*Editor’s Note: This is a contribution from Brandon Andress, whose book, And So By Fire, is out now on Quoir Publishing
The warm radiance of the July sun quickly faded into a dank, unwelcome coolness. Thick, imposing cement walls surrounded us on each side as a silent sobriety paralyzed our group. At once, the gas chamber door closed behind us.
Moving slowly to one side through the crowd, I rested my back against the cold, hard wall and closed my eyes. As my palms touched the unsympathetic surface, a small, metal door opened above. I imagined the terror of the men, women, and children who stood naked in that exact same place, only sixty years before me, awaiting their deaths.
My journey in Auschwitz began earlier in the day while walking through rooms adorned with the pictures, names, and stories of the victims. They were husbands, wives, and children. They were brothers and sisters, grandmas and grandpas, aunts and uncles. Each of them a person with livelihoods, relationships, hopes, and dreams.
But it was not long before these rooms gave way to even more rooms that displayed how their humanity had been successively stripped away.
Through one window, suitcases with family names written on them towered to the ceiling. In the next window, a gruesome pile of prosthetic limbs that had been taken away from amputees filled the room. Through yet another window, tens of thousands of eyeglasses. In another window, mountains of shoes. And through the last window, ghoulish mounds of shaved human hair.
My eyes opened to the sound of the gas chamber door as I numbly exited. The slow-moving single file line took me past the furnaces made for human bodies. It was at that moment when I came to a horrific realization. Once a person’s humanity has been taken away, killing them is actually the easy part.
The Pathway to Dehumanization
It would be easy to believe that this pathway to dehumanization only began in Auschwitz through the taking away of names, the stripping of clothing, and the shaving of hair. It may be even easier to believe that this dehumanization was isolated in human history, brought about only by a maniacal leader. And while both beliefs are true, they do not fully capture the entire trajectory of this dehumanization or how we are just as susceptible to following the same path.
Our tendency is to see the Holocaust as an aberrational evil, isolated without cultivation. Even more, it is easy to view it as if it just appeared without successive shifts in the collective cultural psyche at the time. But this kind of historical ignorance begs for history to repeat itself.
The pathway to Auschwitz began with name-calling and stereotyping. It grew into enemy-labeling and the creation of a we versus they mindset. It evolved into dehumanizing language and images depicting others as morally inferior, which then led to the rationalization of violence.
A Similar Path
If I am to be honest about our country right now, it appears as if we are following a similar path. I am not saying that we are necessarily heading toward a Holocaust. But we do share many of the same similarities in the precursors. However, the biggest difference between then and now is that we have the interconnectedness of social media.

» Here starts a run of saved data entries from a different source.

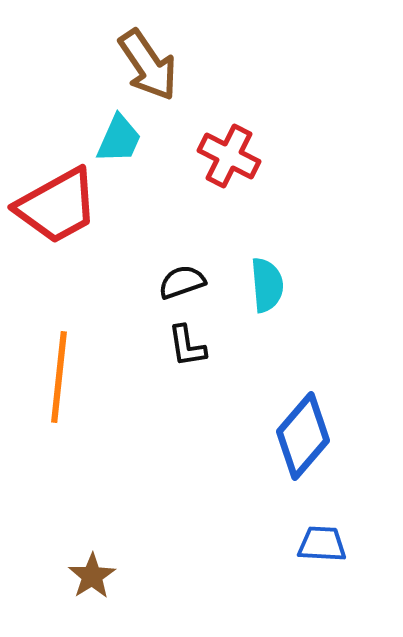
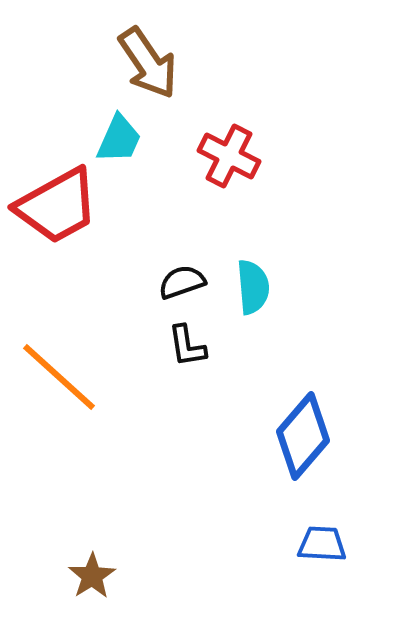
brown arrow: moved 2 px up
cyan semicircle: moved 14 px left, 2 px down
orange line: rotated 54 degrees counterclockwise
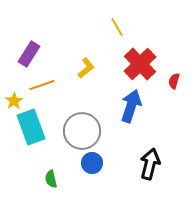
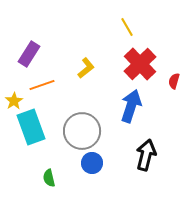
yellow line: moved 10 px right
black arrow: moved 4 px left, 9 px up
green semicircle: moved 2 px left, 1 px up
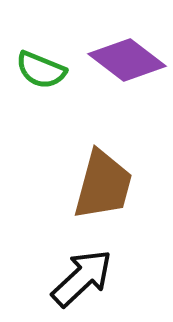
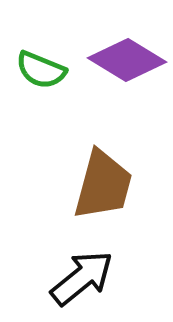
purple diamond: rotated 6 degrees counterclockwise
black arrow: rotated 4 degrees clockwise
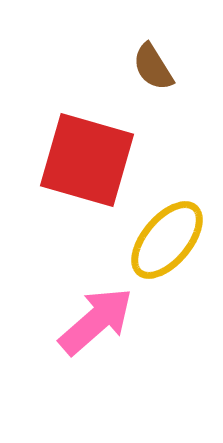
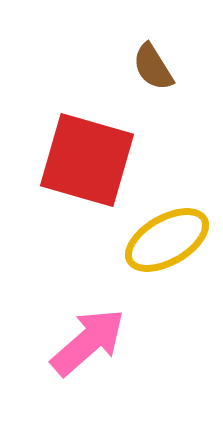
yellow ellipse: rotated 20 degrees clockwise
pink arrow: moved 8 px left, 21 px down
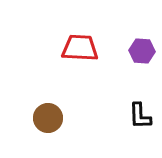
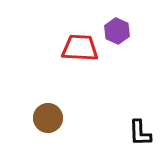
purple hexagon: moved 25 px left, 20 px up; rotated 20 degrees clockwise
black L-shape: moved 17 px down
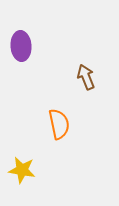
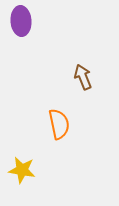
purple ellipse: moved 25 px up
brown arrow: moved 3 px left
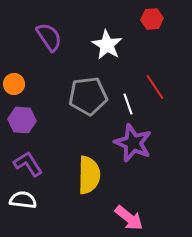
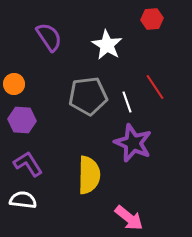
white line: moved 1 px left, 2 px up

This fact alone ought to make each one of us pause.
By virtue of social media, ideological groups can now coalesce without the constraints of geographical boundaries. They can instantaneously mobilize to force or impose their will and beliefs upon others. As a result, “melting pot” idealism, which has traditionally celebrated and championed the richness of diversity, is being supplanted by amorphous ideological “nations.”
Not only has social media siloed us into these self-reinforcing echo chambers, its depersonalized nature has made us increasingly careless, condescending, disrespectful, and hateful toward others, especially toward those of other ideological “nations.”

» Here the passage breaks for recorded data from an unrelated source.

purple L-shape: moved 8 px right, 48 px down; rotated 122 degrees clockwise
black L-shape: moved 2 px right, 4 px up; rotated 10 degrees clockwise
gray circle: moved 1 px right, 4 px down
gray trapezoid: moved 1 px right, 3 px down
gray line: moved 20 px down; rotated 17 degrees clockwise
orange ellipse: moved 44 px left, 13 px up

This the breeding ground of name-calling and stereotyping. It is where enemies are constructed and declared morally inferior or subhuman. And then, within these all-or-nothing ideological “nations,” the enemies must be silenced, canceled, threatened, put out of business, overthrown, kidnapped, or killed.
We no longer live in a time when the question is, “How will we come together in America?” We are at the beginning of America no longer existing. The ground upon which we stand now belongs to many ideological “nations” within a land mass that believe they cannot coexist, nor abide by each other’s governance.
An Appeal
One of the most asked questions after the Holocaust was, “Where was God?” I may be wrong, but as I look at the path we are taking right now and see where we are heading, I believe I know the answer to that question.
God was there, as God is here now, appealing to all people to resist the ideological forces that are working to strip others of their humanity. Imploring all people to travel no further down the demeaning path of name-calling, caricaturing, and stereotyping. Calling all people to peacefully, but vociferously, oppose those who refer to others as morally inferior or subhuman. Beckoning all people to stand in solidarity against all acts of violence against all people.
While it would be easy to blame our leaders and social media for the path we are taking, the truth is that we have created this reality ourselves. But we also have an opportunity to change our course together. Now more than ever, we need reasonable people to rise up and come together as a new community. We need a new people that will no longer contribute to nastiness and division. We need a new people that will lovingly and peacefully push back the hateful extremes. We need a new people, not beholden to ideology, but who will choose to walk humbly, act justly, and love mercy for all. For it is only this path where our shared humanity will survive and flourish.